WHAT THE TASK REQUIRES:
Go through the records below line by line and report how many lines include "rawit", giving the number only.

____ INPUT MATERIAL

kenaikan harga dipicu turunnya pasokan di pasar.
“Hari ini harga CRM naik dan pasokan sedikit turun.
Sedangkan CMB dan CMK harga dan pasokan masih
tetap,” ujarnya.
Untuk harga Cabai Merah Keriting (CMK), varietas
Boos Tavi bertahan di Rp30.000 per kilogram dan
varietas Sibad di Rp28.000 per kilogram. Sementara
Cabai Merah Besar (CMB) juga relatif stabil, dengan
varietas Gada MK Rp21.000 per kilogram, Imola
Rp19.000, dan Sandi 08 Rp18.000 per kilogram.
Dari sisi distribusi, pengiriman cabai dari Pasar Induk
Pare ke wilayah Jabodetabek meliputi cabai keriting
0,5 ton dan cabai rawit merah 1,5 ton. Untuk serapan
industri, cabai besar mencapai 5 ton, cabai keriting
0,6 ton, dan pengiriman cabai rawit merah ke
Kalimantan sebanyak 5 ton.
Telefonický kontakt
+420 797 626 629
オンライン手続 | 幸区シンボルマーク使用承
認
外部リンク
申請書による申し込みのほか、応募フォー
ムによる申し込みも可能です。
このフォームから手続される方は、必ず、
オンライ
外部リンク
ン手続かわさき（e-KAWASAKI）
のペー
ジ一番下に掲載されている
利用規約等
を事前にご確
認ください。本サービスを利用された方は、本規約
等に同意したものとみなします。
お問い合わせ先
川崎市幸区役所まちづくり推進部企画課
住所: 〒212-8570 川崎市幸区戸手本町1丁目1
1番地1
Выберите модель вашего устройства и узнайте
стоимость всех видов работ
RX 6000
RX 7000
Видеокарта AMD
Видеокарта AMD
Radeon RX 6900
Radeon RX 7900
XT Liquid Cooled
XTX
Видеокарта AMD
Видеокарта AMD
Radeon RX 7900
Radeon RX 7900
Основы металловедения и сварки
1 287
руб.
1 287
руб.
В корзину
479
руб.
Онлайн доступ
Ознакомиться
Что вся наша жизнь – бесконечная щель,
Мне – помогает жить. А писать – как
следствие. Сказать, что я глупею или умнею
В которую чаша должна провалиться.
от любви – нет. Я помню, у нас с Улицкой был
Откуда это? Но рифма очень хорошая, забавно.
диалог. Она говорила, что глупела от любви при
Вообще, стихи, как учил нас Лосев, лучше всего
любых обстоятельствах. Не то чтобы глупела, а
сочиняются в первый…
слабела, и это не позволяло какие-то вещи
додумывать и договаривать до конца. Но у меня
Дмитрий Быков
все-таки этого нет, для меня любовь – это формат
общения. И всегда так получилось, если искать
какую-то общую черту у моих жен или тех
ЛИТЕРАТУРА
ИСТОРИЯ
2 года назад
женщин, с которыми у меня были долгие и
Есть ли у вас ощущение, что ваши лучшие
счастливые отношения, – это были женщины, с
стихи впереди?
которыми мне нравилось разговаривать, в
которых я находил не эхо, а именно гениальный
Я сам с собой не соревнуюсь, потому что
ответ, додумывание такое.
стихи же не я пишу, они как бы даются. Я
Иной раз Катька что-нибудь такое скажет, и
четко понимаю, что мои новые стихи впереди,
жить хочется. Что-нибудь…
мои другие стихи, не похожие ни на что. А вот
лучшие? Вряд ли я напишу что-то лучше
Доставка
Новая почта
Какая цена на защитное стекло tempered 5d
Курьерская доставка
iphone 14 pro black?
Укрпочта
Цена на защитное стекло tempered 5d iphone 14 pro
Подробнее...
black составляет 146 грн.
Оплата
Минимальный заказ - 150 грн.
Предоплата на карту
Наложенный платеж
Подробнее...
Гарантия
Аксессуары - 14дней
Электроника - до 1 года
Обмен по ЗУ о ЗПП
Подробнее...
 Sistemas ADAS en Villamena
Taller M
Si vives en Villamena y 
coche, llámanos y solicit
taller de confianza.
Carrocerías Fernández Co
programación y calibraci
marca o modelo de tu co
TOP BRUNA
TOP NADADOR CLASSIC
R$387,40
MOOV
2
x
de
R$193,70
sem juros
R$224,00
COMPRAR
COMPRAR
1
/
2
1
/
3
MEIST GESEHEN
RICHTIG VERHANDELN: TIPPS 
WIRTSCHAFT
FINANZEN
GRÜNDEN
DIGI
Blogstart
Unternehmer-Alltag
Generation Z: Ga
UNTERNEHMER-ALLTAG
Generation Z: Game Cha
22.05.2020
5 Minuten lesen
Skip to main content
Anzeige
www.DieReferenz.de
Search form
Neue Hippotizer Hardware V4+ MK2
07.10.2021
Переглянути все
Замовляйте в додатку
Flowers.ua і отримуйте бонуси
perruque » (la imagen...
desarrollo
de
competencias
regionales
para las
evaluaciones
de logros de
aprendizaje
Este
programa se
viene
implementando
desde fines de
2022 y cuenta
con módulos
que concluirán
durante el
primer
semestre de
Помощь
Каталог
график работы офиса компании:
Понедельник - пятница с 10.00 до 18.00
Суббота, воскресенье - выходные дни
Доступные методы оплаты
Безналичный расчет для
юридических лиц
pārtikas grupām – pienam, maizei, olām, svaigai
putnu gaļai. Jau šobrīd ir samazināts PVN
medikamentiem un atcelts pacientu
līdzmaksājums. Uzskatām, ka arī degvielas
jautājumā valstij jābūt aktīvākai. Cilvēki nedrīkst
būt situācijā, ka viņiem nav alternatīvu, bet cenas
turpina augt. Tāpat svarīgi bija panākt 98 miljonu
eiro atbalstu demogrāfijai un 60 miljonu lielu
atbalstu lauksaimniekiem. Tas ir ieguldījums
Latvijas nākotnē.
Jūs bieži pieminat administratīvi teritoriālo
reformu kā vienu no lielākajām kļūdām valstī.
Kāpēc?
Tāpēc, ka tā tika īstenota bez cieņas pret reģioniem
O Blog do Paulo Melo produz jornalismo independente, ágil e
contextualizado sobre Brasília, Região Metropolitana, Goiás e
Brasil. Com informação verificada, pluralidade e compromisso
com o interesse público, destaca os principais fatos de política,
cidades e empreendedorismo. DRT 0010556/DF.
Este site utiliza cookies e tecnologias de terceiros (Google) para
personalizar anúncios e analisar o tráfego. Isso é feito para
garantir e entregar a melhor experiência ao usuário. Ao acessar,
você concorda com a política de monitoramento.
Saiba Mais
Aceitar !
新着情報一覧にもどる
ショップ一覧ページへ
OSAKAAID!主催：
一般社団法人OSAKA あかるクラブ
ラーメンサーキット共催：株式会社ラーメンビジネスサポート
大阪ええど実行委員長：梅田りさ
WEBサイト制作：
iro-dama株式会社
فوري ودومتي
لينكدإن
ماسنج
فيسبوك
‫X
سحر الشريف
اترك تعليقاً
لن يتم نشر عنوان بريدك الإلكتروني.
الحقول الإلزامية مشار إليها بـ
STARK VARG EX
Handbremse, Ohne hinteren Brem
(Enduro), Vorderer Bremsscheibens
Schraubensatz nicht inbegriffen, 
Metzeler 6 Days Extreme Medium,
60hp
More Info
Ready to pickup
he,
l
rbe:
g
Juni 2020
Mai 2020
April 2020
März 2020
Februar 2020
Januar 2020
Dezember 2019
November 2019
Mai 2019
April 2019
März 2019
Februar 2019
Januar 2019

________

YOUR RESPONSE:
2